A quick look around any home or pet supply store reveals that there is no shortage of products to help clean and deodorize those pet urine stains. Sometimes, though, the simplest solutions can be the best.
If You Find a Fresh Urine Stain
If your pet has an accident, the first step is to clean and blot as much of the stain as possible. Do not rub it into the carpet or upholstery but, instead, blot.
After blotting as much as you can with a rag or paper towel, step two is to try to remove even more of the stain. Club soda, poured on the stain itself, can help bubble up more urine hiding in the rug pad.
Blot up the solution (again taking care not to rub it into the carpet, but just to blot gently). Next, place a clean, white towel (so you do not transfer any dyes from the towel to the carpet or upholstery) onto the stain and weigh it down with a brick. Allow it to wick up as much of the stain as it can overnight.

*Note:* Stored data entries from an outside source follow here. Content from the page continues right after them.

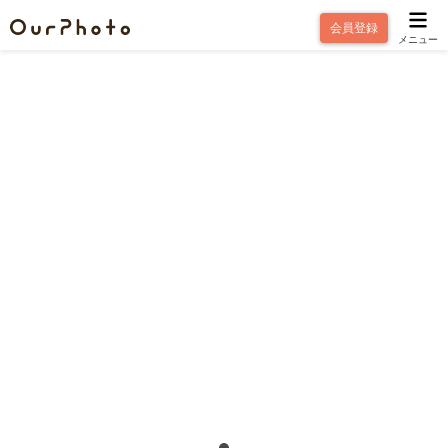
会員登録
メニュー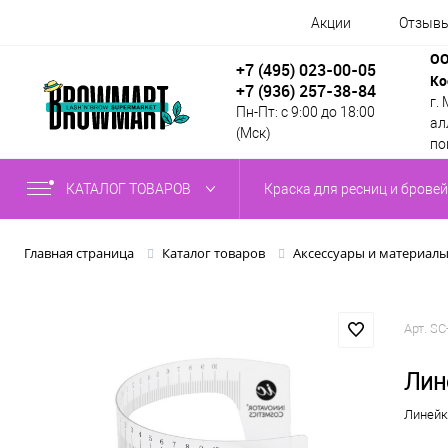
Акции
Отзыв
ОО
+7 (495) 023-00-05
Ко
+7 (936) 257-38-84
г.
Пн-Пт: с 9:00 до 18:00
алл
(Мск)
по
КАТАЛОГ ТОВАРОВ
Краска для ресниц и бровей
Главная страница
Каталог товаров
Аксессуары и материал
Арт.
SC
Лин
Линейк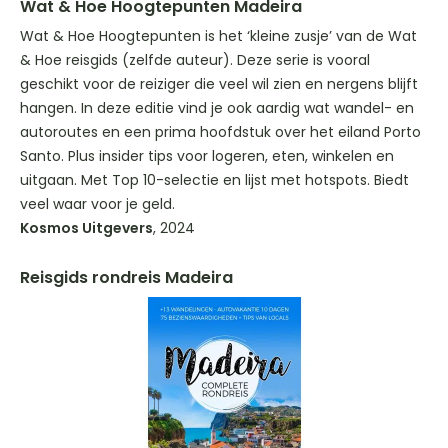
Wat & Hoe Hoogtepunten Madeira
Wat & Hoe Hoogtepunten is het ‘kleine zusje’ van de Wat
& Hoe reisgids (zelfde auteur). Deze serie is vooral
geschikt voor de reiziger die veel wil zien en nergens blijft
hangen. In deze editie vind je ook aardig wat wandel- en
autoroutes en een prima hoofdstuk over het eiland Porto
Santo. Plus insider tips voor logeren, eten, winkelen en
uitgaan. Met Top 10-selectie en lijst met hotspots. Biedt
veel waar voor je geld.
Kosmos Uitgevers
, 2024
Reisgids rondreis Madeira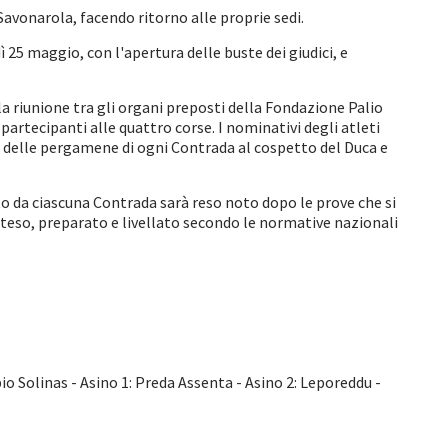
Savonarola, facendo ritorno alle proprie sedi.
ì 25 maggio, con l'apertura delle buste dei giudici, e
a riunione tra gli organi preposti della Fondazione Palio
 partecipanti alle quattro corse. I nominativi degli atleti
a delle pergamene di ogni Contrada al cospetto del Duca e
elto da ciascuna Contrada sarà reso noto dopo le prove che si
 steso, preparato e livellato secondo le normative nazionali
io Solinas - Asino 1: Preda Assenta - Asino 2: Leporeddu -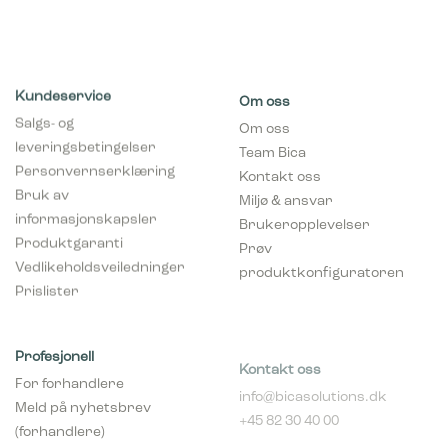
Kundeservice
Om oss
Salgs- og
Om oss
leveringsbetingelser
Team Bica
Personvernserklæring
Kontakt oss
Bruk av
Miljø & ansvar
informasjonskapsler
Brukeropplevelser
Produktgaranti
Prøv
Vedlikeholdsveiledninger
produktkonfiguratoren
Prislister
Profesjonell
Kontakt oss
For forhandlere
info@bicasolutions.dk
Meld på nyhetsbrev
+45 82 30 40 00
(forhandlere)
Telefontider:
Bli forhandler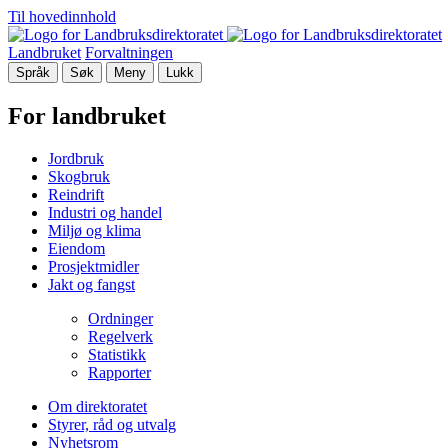
Til hovedinnhold
Landbruket
Forvaltningen
Språk
Søk
Meny
Lukk
For landbruket
Jordbruk
Skogbruk
Reindrift
Industri og handel
Miljø og klima
Eiendom
Prosjektmidler
Jakt og fangst
Ordninger
Regelverk
Statistikk
Rapporter
Om direktoratet
Styrer, råd og utvalg
Nyhetsrom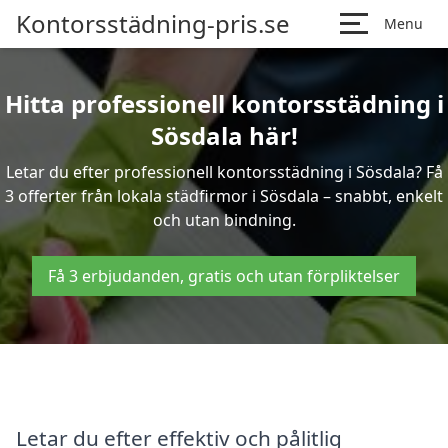
Kontorsstädning-pris.se
Menu
Hitta professionell kontorsstädning i
Sösdala här!
Letar du efter professionell kontorsstädning i Sösdala? Få
3 offerter från lokala städfirmor i Sösdala – snabbt, enkelt
och utan bindning.
Få 3 erbjudanden, gratis och utan förpliktelser
Letar du efter effektiv och pålitlig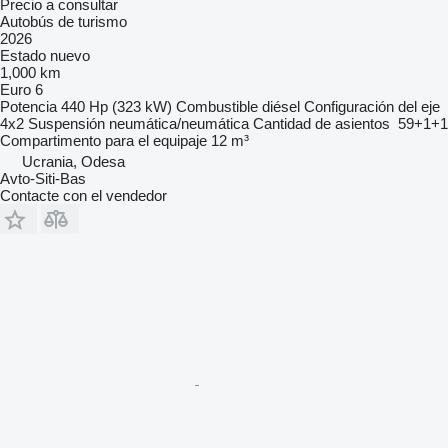
Precio a consultar
Autobús de turismo
2026
Estado
nuevo
1,000 km
Euro 6
Potencia
440 Hp (323 kW)
Combustible
diésel
Configuración del eje
4x2
Suspensión
neumática/neumática
Cantidad de asientos
59+1+1
Compartimento para el equipaje
12 m³
Ucrania, Odesa
Avto-Siti-Bas
Contacte con el vendedor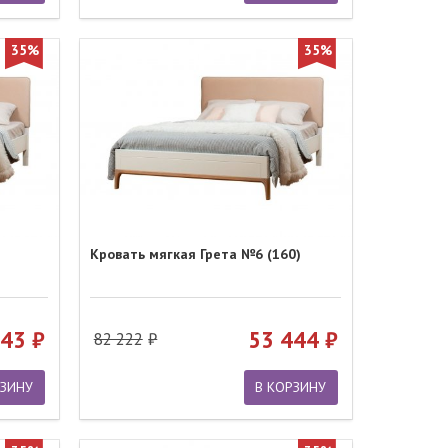
35%
35%
Кровать мягкая Грета №6 (160)
443
53 444
82 222
РЗИНУ
В КОРЗИНУ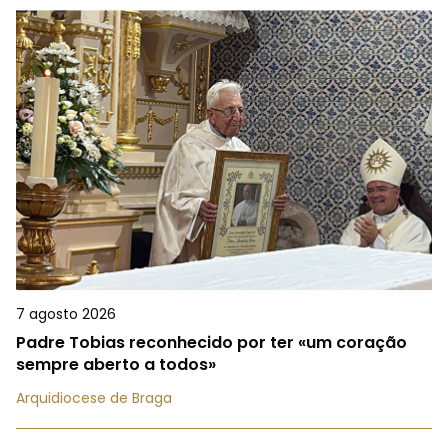
7 agosto 2026
Padre Tobias reconhecido por ter «um coração
sempre aberto a todos»
Arquidiocese de Braga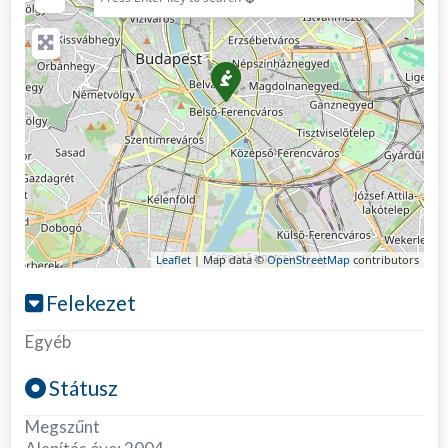
Leaflet
| Map data ©
OpenStreetMap
contributors
Felekezet
Egyéb
Státusz
Megszűnt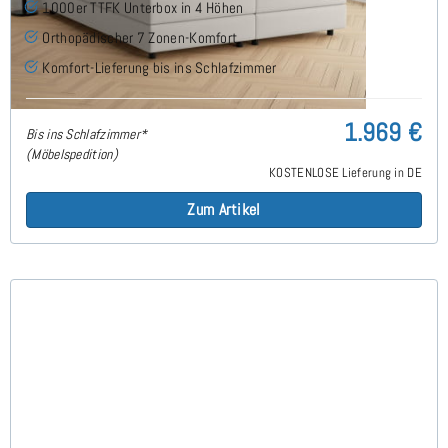
1000er TTFK Unterbox in 4 Höhen
Orthopädischer 7 Zonen-Komfort
Komfort-Lieferung bis ins Schlafzimmer
1.969 €
Bis ins Schlafzimmer*
(Möbelspedition)
KOSTENLOSE Lieferung in DE
Zum Artikel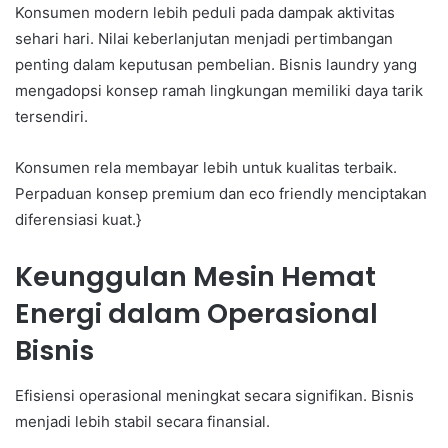
Konsumen modern lebih peduli pada dampak aktivitas
sehari hari. Nilai keberlanjutan menjadi pertimbangan
penting dalam keputusan pembelian. Bisnis laundry yang
mengadopsi konsep ramah lingkungan memiliki daya tarik
tersendiri.
Konsumen rela membayar lebih untuk kualitas terbaik.
Perpaduan konsep premium dan eco friendly menciptakan
diferensiasi kuat.}
Keunggulan Mesin Hemat
Energi dalam Operasional
Bisnis
Efisiensi operasional meningkat secara signifikan. Bisnis
menjadi lebih stabil secara finansial.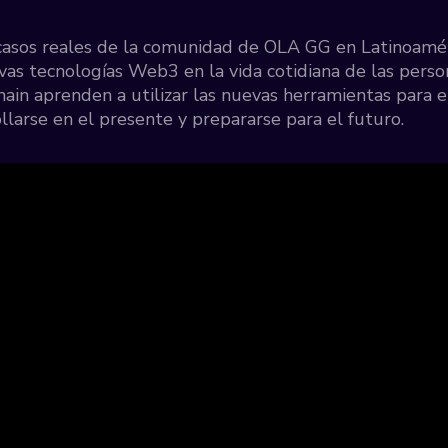
asos reales de la comunidad de OLA GG en Latinoamér
vas tecnologías Web3 en la vida cotidiana de las pers
hain aprenden a utilizar las nuevas herramientas para 
larse en el presente y prepararse para el futuro.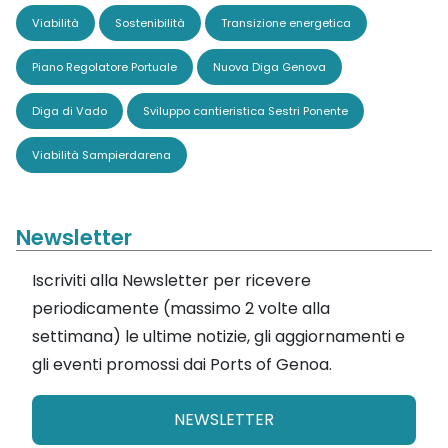
Viabilità
Sostenibilità
Transizione energetica
Piano Regolatore Portuale
Nuova Diga Genova
Diga di Vado
Sviluppo cantieristica Sestri Ponente
Viabilità Sampierdarena
Newsletter
Iscriviti alla Newsletter per ricevere
periodicamente (massimo 2 volte alla
settimana) le ultime notizie, gli aggiornamenti e
gli eventi promossi dai Ports of Genoa.
NEWSLETTER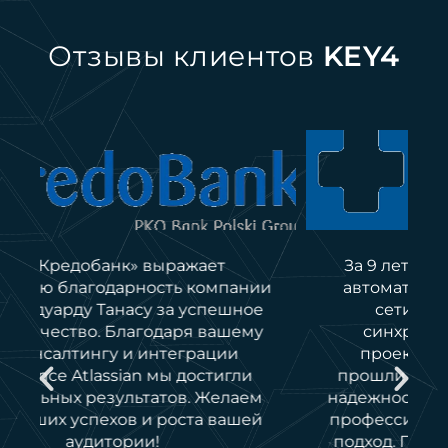
Отзывы клиентов
KEY4
За 9 лет сотрудничества с KEY4 мы
и
автоматизировали более 150 точек
сети, разработали системы
синхронизации и управления
проектами. Продукты успешно
прошли аудиты. KEY4 доказала свою
надежность и гибкость. Благодарим за
профессионализм и индивидуальный
подход. Продолжаем сотрудничество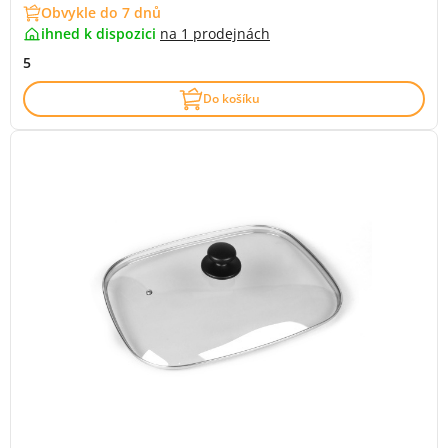
Obvykle do 7 dnů
ihned k dispozici
na
1 prodejnách
5
Do košíku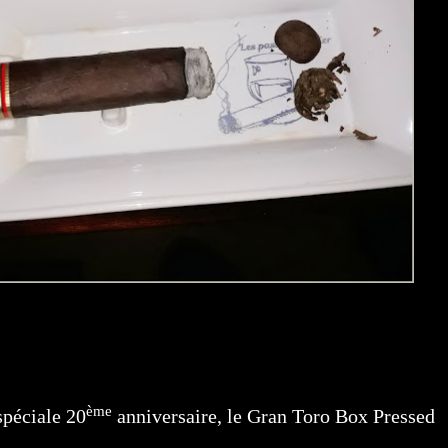
ème
spéciale 20
anniversaire, le Gran Toro Box Pressed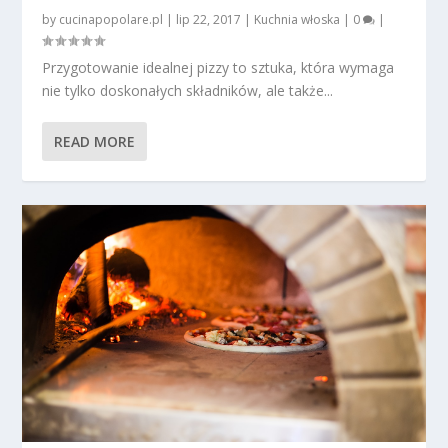
by
cucinapopolare.pl
|
lip 22, 2017
|
Kuchnia włoska
|
0
|
Przygotowanie idealnej pizzy to sztuka, która wymaga
nie tylko doskonałych składników, ale także...
READ MORE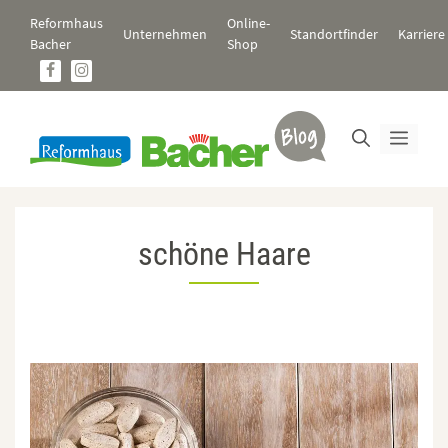
Zum
Reformhaus
Online-
Inhalt
Unternehmen
Standortfinder
Karriere
Bacher
Shop
springen
Men
schöne Haare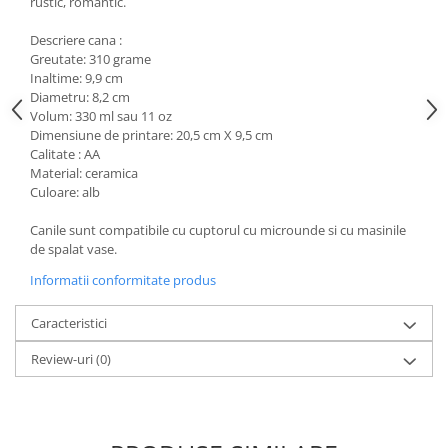
rustic, romantic.
Descriere cana :
Greutate: 310 grame
Inaltime: 9,9 cm
Diametru: 8,2 cm
Volum: 330 ml sau 11 oz
Dimensiune de printare: 20,5 cm X 9,5 cm
Calitate : AA
Material: ceramica
Culoare: alb
Canile sunt compatibile cu cuptorul cu microunde si cu masinile
de spalat vase.
Informatii conformitate produs
Caracteristici
Review-uri
(0)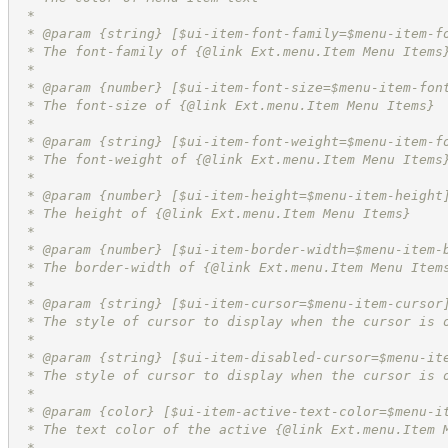
 *
 * @param {string} [$ui-item-font-family=$menu-item-f
 * The font-family of {@link Ext.menu.Item Menu Items
 *
 * @param {number} [$ui-item-font-size=$menu-item-fon
 * The font-size of {@link Ext.menu.Item Menu Items}
 *
 * @param {string} [$ui-item-font-weight=$menu-item-f
 * The font-weight of {@link Ext.menu.Item Menu Items
 *
 * @param {number} [$ui-item-height=$menu-item-height
 * The height of {@link Ext.menu.Item Menu Items}
 *
 * @param {number} [$ui-item-border-width=$menu-item-
 * The border-width of {@link Ext.menu.Item Menu Item
 *
 * @param {string} [$ui-item-cursor=$menu-item-cursor
 * The style of cursor to display when the cursor is 
 *
 * @param {string} [$ui-item-disabled-cursor=$menu-it
 * The style of cursor to display when the cursor is 
 *
 * @param {color} [$ui-item-active-text-color=$menu-i
 * The text color of the active {@link Ext.menu.Item 
 *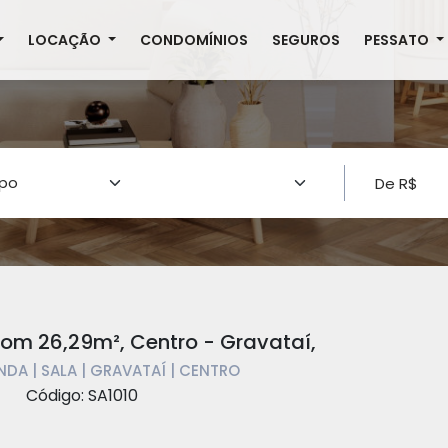
LOCAÇÃO
CONDOMÍNIOS
SEGUROS
PESSATO
om 26,29m², Centro - Gravataí,
NDA | SALA | GRAVATAÍ | CENTRO
Código: SA1010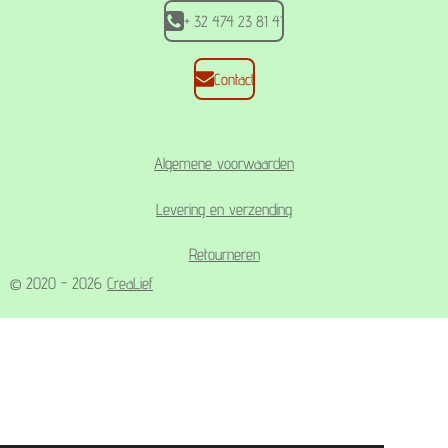
+ 32 474 23 81 41
Contact
Algemene voorwaarden
Levering en verzending
Retourneren
© 2020 - 2026
CreaLief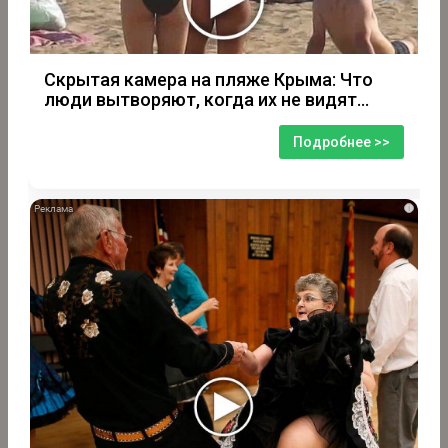
Скрытая камера на пляже Крыма: Что
люди вытворяют, когда их не видят...
Подробнее >>
i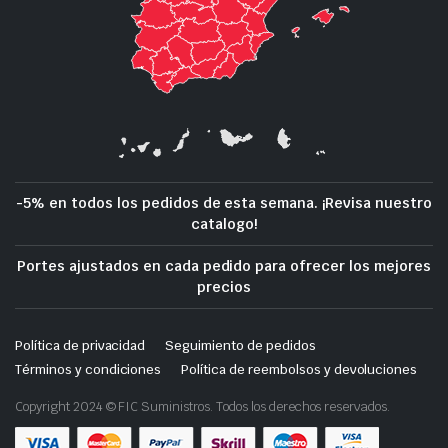
-5% en todos los pedidos de esta semana. ¡Revisa nuestro
catalogo!
Portes ajustados en cada pedido para ofrecer los mejores
precios
Política de privacidad
Seguimiento de pedidos
Términos y condiciones
Política de reembolsos y devoluciones
Copyright 2024 © FIC Suministros. Todos los derechos reservados.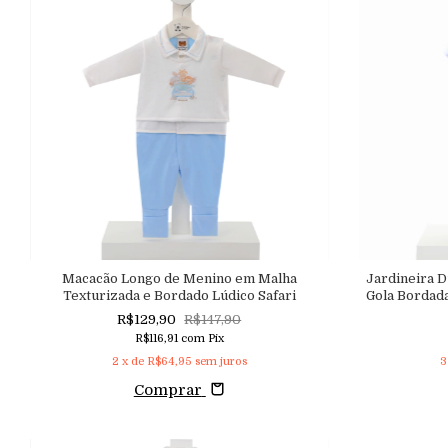
Macacão Longo de Menino em Malha
Jardineira 
Texturizada e Bordado Lúdico Safari
Gola Bordad
R
R$129,90
R$147,90
R$116,91
com
Pix
2
x de
R$64,95
sem juros
3
Comprar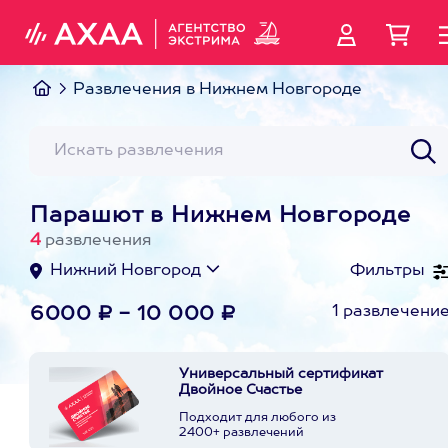
Развлечения в Нижнем Новгороде
Парашют в Нижнем Новгороде
4
развлечения
Нижний Новгород
Фильтры
1 развлечени
6000 ₽ - 10 000 ₽
Универсальный сертификат
Двойное Счастье
Подходит для любого из
2400+ развлечений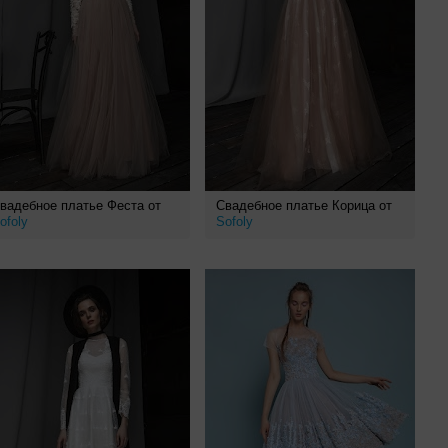
вадебное платье Феста от
Свадебное платье Корица от
ofoly
Sofoly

Removing the Scent of Pet Urine
While our noses may no longer pick up the smell, our pet’s super-strong olfactory senses probably can. To keep them from returning to the scene of the crime, utilize enzyme cleaners, which are specially made products designed to destroy rather than mask organic stains. These eat up and neutralize the cause of the odor; most have little or no scent. If you do not have an enzyme cleaner at hand, you will find some good substitutes in your cupboard. Do not pick the ammonia (urine contains ammonia so you will just make it worse). Instead, reach for white vinegar. Add about ¼ cup of white vinegar to a quart of water. Pour the vinegar and water solution on the stain, blot, and top with a white towel overnight. Table salt can also help absorb fresh urine and remove some of its scent. (Be careful to keep the salt out of reach of your pets. Dogs especially will try to eat salt and can suffer from salt toxicity.) Baking soda is another great household product for removing that urine scent. Still detectable? Rub the area with a dryer sheet.
Removing Old Urine Stains
We all know what it is like to smell the scent of pet urine — but what if we cannot track it down? Dried urine is more difficult to find than fresh, but a black light will make the task easy. An inexpensive black light flashlight will cause urine stains to glow in the dark. Once you have identified the source of the smell, treat it like a fresh urine stain by trying to flood the stained area with a vinegar and water solution and then treating it with an enzyme cleaner.
Pet stains happen…it is all just part of living with and loving dogs and cats. Just remember: it is a small price to pay for all you get in return.